A light in the inner world that gave meaning and spiritual sustenance to our individual soul and to the whole world has been going out. Something that for millennia was central to the inner life has gone, lost through our greed and arrogance, our ego-centered power dynamics and forgetfulness of the sacred. We are not just entering an external era of extinction, but the danger of an inner dark age. And what is more dangerous is that we do not appear to know it is happening.
According to spiritual understanding, each era has an inner, spiritual light that makes possible transformation and evolution, and enables humanity to fulfill the purpose of that era. In recent centuries this light has awakened us to the discoveries of science—an understanding of the material world that has improved our physical well-being even as it has entranced us. Sadly these discoveries have had a shadowside of greed and exploitation on a massive scale, and our focus on the physical world has resulted in a profound forgetfulness of the inner world and what is sacred.
At the end of each era the light that belongs to that era can transform into the light of the next era, or it can go out. We can see the seeds of the next era in a dawning global consciousness, in our remembrance of the interrelationship and oneness of all of life, manifesting in certain technologies that support our interrelationship, like the Internet. But the darkness of our collective greed, selfishness and forgetfulness of the sacred has had a stronger pull. Like a dense cloud this darkness has covered us. And now, without us noticing it, this light has gone out. Without this light there can be no real change, no shift in consciousness, no evolution, whatever our apparent intentions or aspirations.
We have come to the end of an era and are destroying our own ecosystem. Because the light has gone out in the inner world we do not have the potential for any real change or transformation. This is our present condition, and our lack of awareness or understanding of the inner world makes it especially precarious. And we do not appear to notice what is happening, or what this change might mean.
Yet we sense in our souls what we can see in the ecosystem: that something is over, that the world will not return to what it was. And the collective, still caught in its dream of materialism, feels an anxiety, even anger, as it knows that this dream has passed its sell-by date, that its promises of prosperity are empty.

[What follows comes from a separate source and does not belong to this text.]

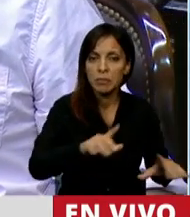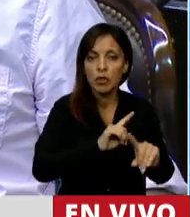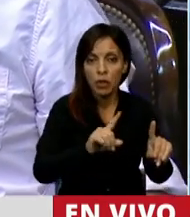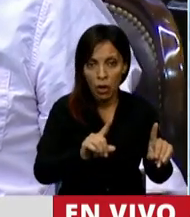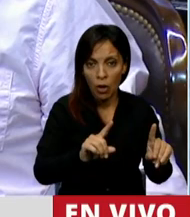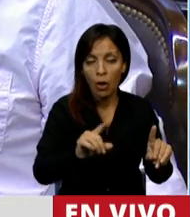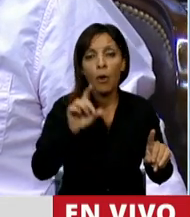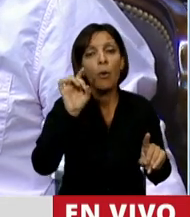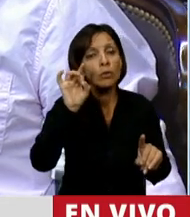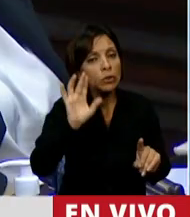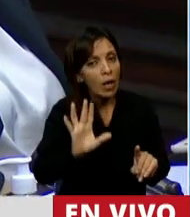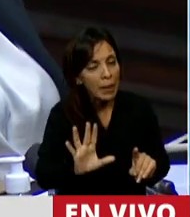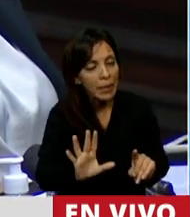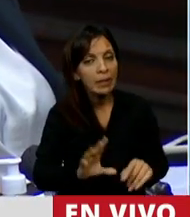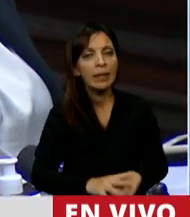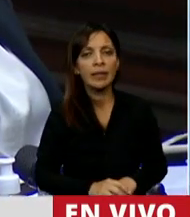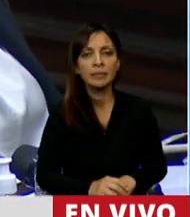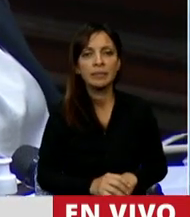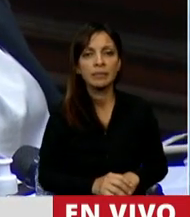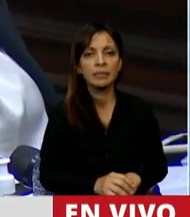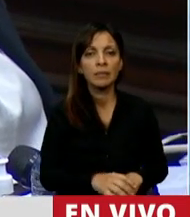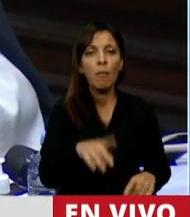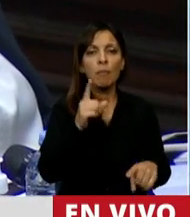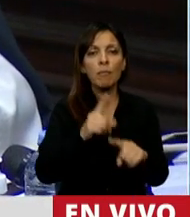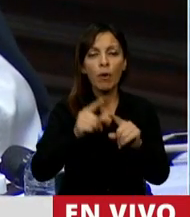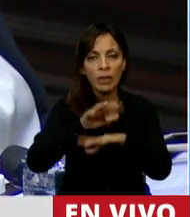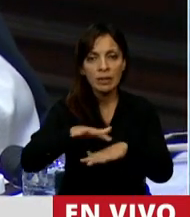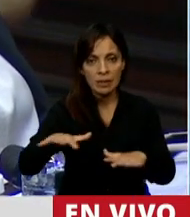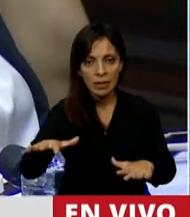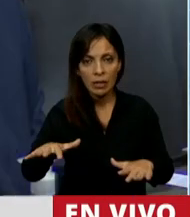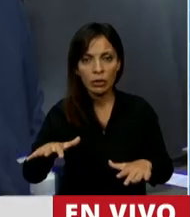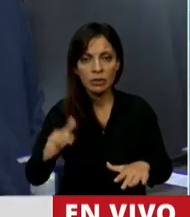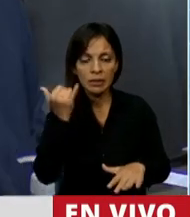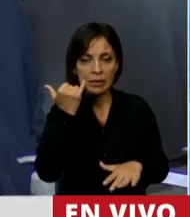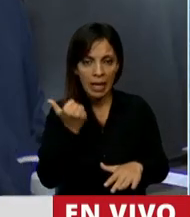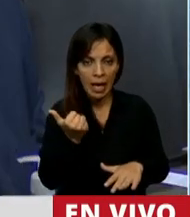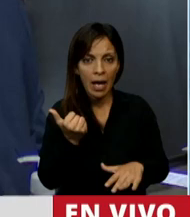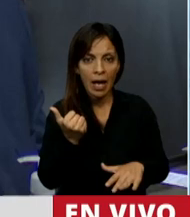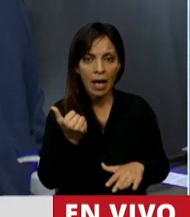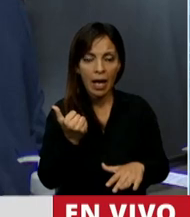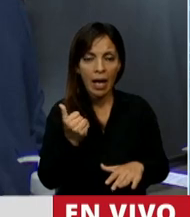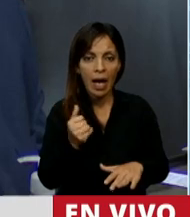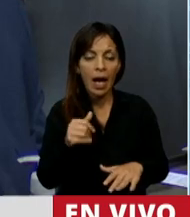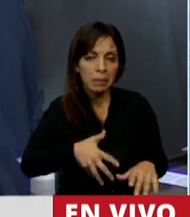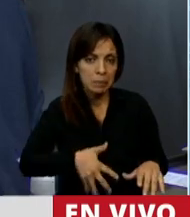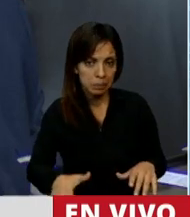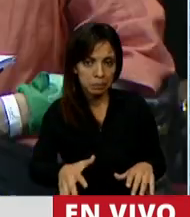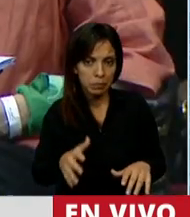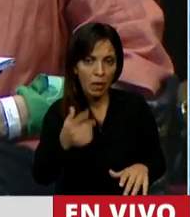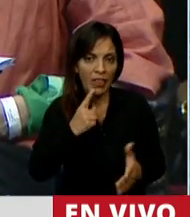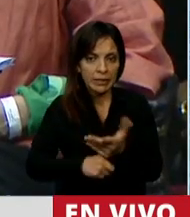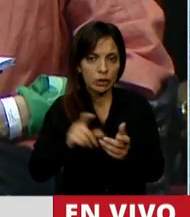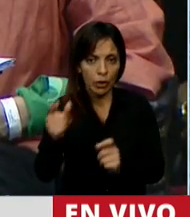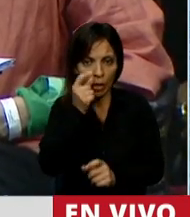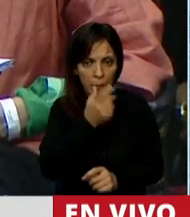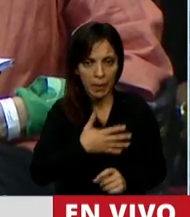únicamente por aquellos que han sido deseados. Por los otros no. por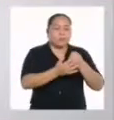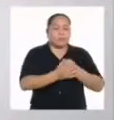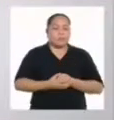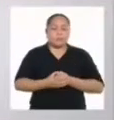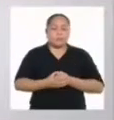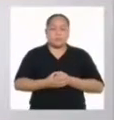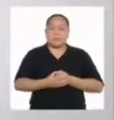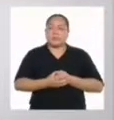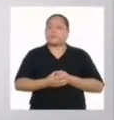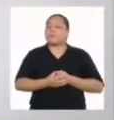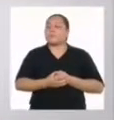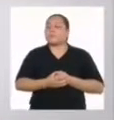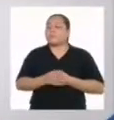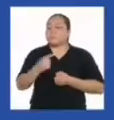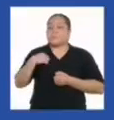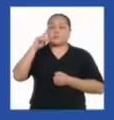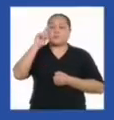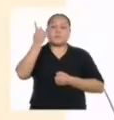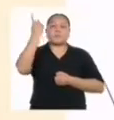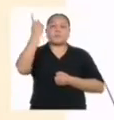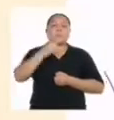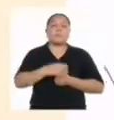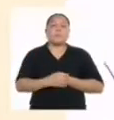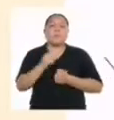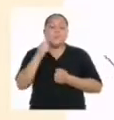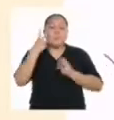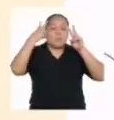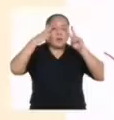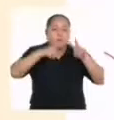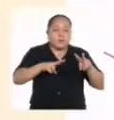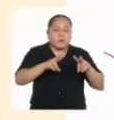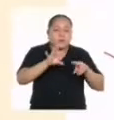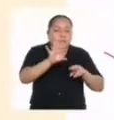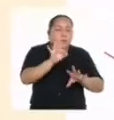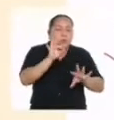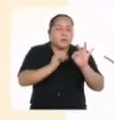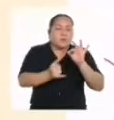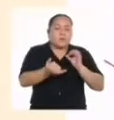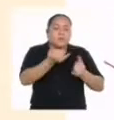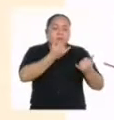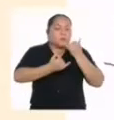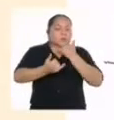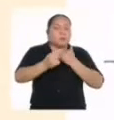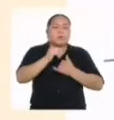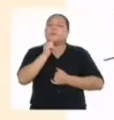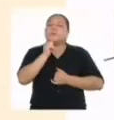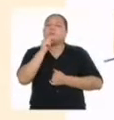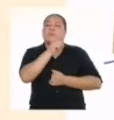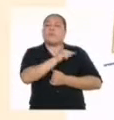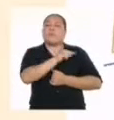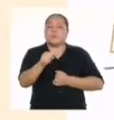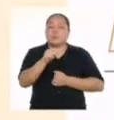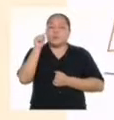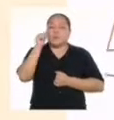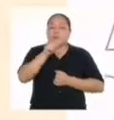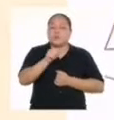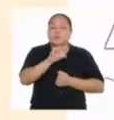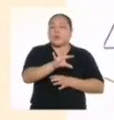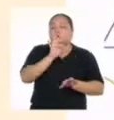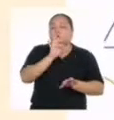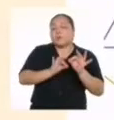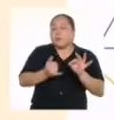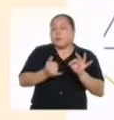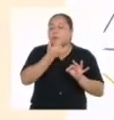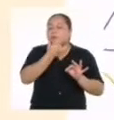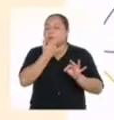En primer lugar, se considera la etapa de detección de errores y carencias, la cual consiste en hallar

How long can this last? How long can the ignorance of our true predicament remain? How long can we collectively sustain the distractions that protect us from seeing what is really happening? And how long will humanity and the whole world remain in this darkness? Some people say that 2012 is the year when the new era will begin. Others think that our destruction of the planet will continue for decades, until the oil runs out or the sea levels rise.
What can we do? Collectively we are conditioned to want to find a solution, to "fix the problem." But spiritual teachings talk about the importance of witnessing, of watching without judgment or expectations. This is a time for real awareness of our present predicament, and action that can only come from such an awareness. But first there is a need to wake up to the reality of what we have done.